# 5D Mark III repair cost



## bobby (Nov 25, 2018)

A friend of mine is trying to sell his 5D Mark III. It's in excellent condition other than the fact that it's got 500k actuations on the shutter and the mode dial is stuck in M. 
I'm thinking about buying it as a backup body and would like to get the mode dial fixed. 

If I send it in to Canon they'll bill me for the quote, that's why I thought I'd ask here first. 

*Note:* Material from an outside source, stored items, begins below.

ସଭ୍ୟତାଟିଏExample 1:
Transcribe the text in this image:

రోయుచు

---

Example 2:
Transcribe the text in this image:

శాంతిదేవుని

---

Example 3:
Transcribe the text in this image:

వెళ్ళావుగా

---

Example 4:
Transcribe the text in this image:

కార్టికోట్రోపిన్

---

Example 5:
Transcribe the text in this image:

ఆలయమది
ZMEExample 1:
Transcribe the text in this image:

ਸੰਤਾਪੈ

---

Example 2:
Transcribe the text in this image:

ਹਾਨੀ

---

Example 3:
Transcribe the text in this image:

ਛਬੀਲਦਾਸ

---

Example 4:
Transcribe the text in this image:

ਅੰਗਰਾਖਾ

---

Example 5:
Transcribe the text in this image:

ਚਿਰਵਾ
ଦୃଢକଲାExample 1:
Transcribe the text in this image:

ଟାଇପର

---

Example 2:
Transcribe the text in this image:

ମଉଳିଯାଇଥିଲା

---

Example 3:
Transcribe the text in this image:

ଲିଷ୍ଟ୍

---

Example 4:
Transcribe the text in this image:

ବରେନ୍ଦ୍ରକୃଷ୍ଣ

As far as I know, Canon automatically replaces the shutter once the estimated shutter life is exceeded. Looks like a new 5D Mark III shutter is about $250. 
What about the mode dial though? What should I expect? $200, $500, $1000 even? I believe they'll have to swap out the entire top part of the camera. The camera has been on the market for a few years now, so I'm hoping someone has had a similar problem and got it fixed. Just need an estimated value to evaluate whether it's worth spending money on or not.


----------



## Mt Spokane Photography (Nov 26, 2018)

Canon normally has flat rate repair fees for simple fixes. Your repair may fall in the moderate range if the shutter and mirror box needs replacing. I've never heard that they replace a shutter that is working well, but 500k is due, and so is the mirror box.

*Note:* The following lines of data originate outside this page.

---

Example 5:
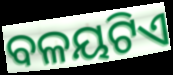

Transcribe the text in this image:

ବଳୟଟିଏ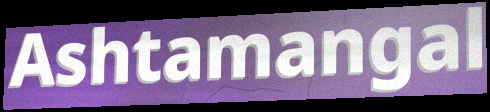
Ashtamangal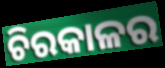
ଚିରକାଳରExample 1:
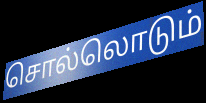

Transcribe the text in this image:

சொல்லொடும்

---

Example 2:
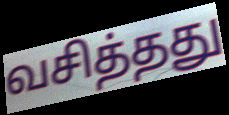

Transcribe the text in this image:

வசித்தது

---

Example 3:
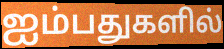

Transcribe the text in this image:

ஐம்பதுகளில்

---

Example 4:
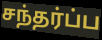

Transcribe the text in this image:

சந்தர்ப்ப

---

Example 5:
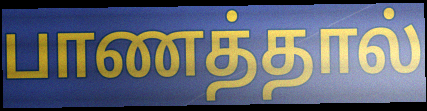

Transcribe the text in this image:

பாணத்தால்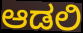
ಆಡಲಿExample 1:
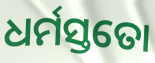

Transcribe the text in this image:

ଧର୍ମସ୍ତତୋ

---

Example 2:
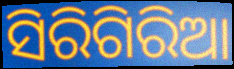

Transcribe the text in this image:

ସିରିଗିରିଆ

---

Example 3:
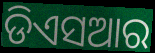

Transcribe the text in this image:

ଡିଏସଆର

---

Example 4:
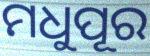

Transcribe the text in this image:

ମଧୁପୂର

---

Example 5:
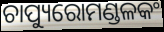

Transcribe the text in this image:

ଚାପ୍ୟୁରୋମଣ୍ଡଳକଂ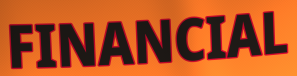
FINANCIAL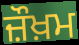
ਜ਼ੌਖ਼ਮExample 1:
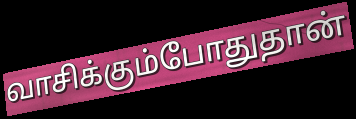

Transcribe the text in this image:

வாசிக்கும்போதுதான்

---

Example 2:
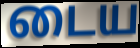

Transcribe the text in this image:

டைய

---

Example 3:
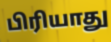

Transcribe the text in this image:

பிரியாது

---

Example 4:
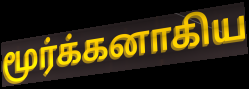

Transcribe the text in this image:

மூர்க்கனாகிய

Are you a CPS member? You can get a discount on repairs.

It may cost $500. The big effort is tearing down the camera, once that is done to replace the shutter and mirror box, the rest is easy. There is a switch controlled by the mode dial that may be jammed or broken, if the lock button is the issue, you can replace it for $6. 

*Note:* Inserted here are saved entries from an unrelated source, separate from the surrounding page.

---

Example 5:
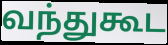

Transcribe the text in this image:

வந்துகூட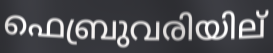
ഫെബ്രുവരിയില്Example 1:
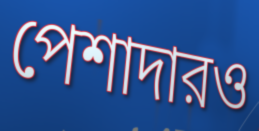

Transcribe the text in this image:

পেশাদারও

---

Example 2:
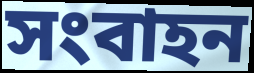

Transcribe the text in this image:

সংবাহন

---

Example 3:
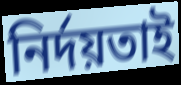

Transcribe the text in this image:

নির্দয়তাই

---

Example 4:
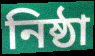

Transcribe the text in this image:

নিষ্ঠা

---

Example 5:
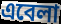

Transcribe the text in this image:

এবেলা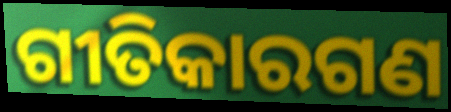
ଗୀତିକାରଗଣ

https://www.ebay.com/itm/Mode-Dial-...=item2f212d6689:g:CCMAAOSwtcZbh77H:rk:38:pf:0.

A good camera with low shutter count might run $1300 on ebay, you might sell yours for ~700-800 since fixing the mode switch is relatively inexpensive. a new top is $160, used runs $70-$100.

So ... You could pay $700 or even $800 for repairs that you mentioned and come out fine.


----------



## YuengLinger (Nov 26, 2018)

Mt Spokane Photography said:


> Canon normally has flat rate repair fees for simple fixes. Your repair may fall in the moderate range if the shutter and mirror box needs replacing. I've never heard that they replace a shutter that is working well, but 500k is due, and so is the mirror box.
> 
> Are you a CPS member? You can get a discount on repairs.
> 
> ...


Good math here!


----------



## langdonb (Nov 26, 2018)

Hi. I think that very good/excellent condition 5d3's are selling for around $1000 or less on ebay ( I checked on sales, not listings to determine what to sell mine at). I have one I am selling (but in Panama) for $975 (Shutter count is only 21,213) Re repair costs, after a heavy amount of water damage, last year I sent this 5D to Canon (CPS customer) and they replaced ALL the circuit boards for $575.00. Can't imagine your damages costing much more than $600.00


----------



## Mt Spokane Photography (Nov 27, 2018)

YuengLinger said:


> Good math here!



Don't forget, you have to subtract the ebay selling fees, so you do not get the ebay selling price. The ebay fees plus paypal fees run a little over $90 for a $700 auction sale so, assume you net $600 after fees. The difference for a camera with under 2,000 actuations would run between $700 and $800. With a repaired camera, you get a warranty, if your ebay camera dies after a short time, you start all over, so the warranty has some value too..


----------